DATA start
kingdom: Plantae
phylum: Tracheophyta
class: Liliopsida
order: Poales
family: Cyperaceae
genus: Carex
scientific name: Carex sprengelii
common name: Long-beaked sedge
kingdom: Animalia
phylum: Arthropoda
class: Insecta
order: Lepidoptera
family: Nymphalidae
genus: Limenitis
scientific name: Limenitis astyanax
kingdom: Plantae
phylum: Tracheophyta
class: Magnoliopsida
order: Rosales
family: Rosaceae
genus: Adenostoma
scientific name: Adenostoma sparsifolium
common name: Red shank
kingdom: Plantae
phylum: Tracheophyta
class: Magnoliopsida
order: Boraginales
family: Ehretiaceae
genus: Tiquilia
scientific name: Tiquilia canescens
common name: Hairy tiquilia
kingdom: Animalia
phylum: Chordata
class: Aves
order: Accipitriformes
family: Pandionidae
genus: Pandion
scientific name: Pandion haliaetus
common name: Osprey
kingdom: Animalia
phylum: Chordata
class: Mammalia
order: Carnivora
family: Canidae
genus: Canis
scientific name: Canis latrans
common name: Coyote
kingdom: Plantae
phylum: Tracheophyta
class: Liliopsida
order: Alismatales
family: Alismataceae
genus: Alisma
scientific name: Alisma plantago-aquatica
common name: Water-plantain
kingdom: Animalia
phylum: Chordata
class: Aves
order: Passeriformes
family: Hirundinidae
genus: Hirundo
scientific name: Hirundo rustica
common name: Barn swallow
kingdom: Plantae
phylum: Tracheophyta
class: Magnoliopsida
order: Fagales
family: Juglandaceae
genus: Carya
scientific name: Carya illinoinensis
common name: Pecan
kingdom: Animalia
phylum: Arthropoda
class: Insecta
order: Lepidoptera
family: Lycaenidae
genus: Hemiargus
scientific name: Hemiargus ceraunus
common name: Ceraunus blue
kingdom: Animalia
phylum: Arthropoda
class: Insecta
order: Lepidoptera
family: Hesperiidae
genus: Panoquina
DATA end
**REQUIREMENT:**
Repeat the records above with every "common name" renamed to "vernacular name", changing nothing else.

**EXERCISE ANSWER:**
kingdom: Plantae
phylum: Tracheophyta
class: Liliopsida
order: Poales
family: Cyperaceae
genus: Carex
scientific name: Carex sprengelii
vernacular name: Long-beaked sedge
kingdom: Animalia
phylum: Arthropoda
class: Insecta
order: Lepidoptera
family: Nymphalidae
genus: Limenitis
scientific name: Limenitis astyanax
kingdom: Plantae
phylum: Tracheophyta
class: Magnoliopsida
order: Rosales
family: Rosaceae
genus: Adenostoma
scientific name: Adenostoma sparsifolium
vernacular name: Red shank
kingdom: Plantae
phylum: Tracheophyta
class: Magnoliopsida
order: Boraginales
family: Ehretiaceae
genus: Tiquilia
scientific name: Tiquilia canescens
vernacular name: Hairy tiquilia
kingdom: Animalia
phylum: Chordata
class: Aves
order: Accipitriformes
family: Pandionidae
genus: Pandion
scientific name: Pandion haliaetus
vernacular name: Osprey
kingdom: Animalia
phylum: Chordata
class: Mammalia
order: Carnivora
family: Canidae
genus: Canis
scientific name: Canis latrans
vernacular name: Coyote
kingdom: Plantae
phylum: Tracheophyta
class: Liliopsida
order: Alismatales
family: Alismataceae
genus: Alisma
scientific name: Alisma plantago-aquatica
vernacular name: Water-plantain
kingdom: Animalia
phylum: Chordata
class: Aves
order: Passeriformes
family: Hirundinidae
genus: Hirundo
scientific name: Hirundo rustica
vernacular name: Barn swallow
kingdom: Plantae
phylum: Tracheophyta
class: Magnoliopsida
order: Fagales
family: Juglandaceae
genus: Carya
scientific name: Carya illinoinensis
vernacular name: Pecan
kingdom: Animalia
phylum: Arthropoda
class: Insecta
order: Lepidoptera
family: Lycaenidae
genus: Hemiargus
scientific name: Hemiargus ceraunus
vernacular name: Ceraunus blue
kingdom: Animalia
phylum: Arthropoda
class: Insecta
order: Lepidoptera
family: Hesperiidae
genus: Panoquina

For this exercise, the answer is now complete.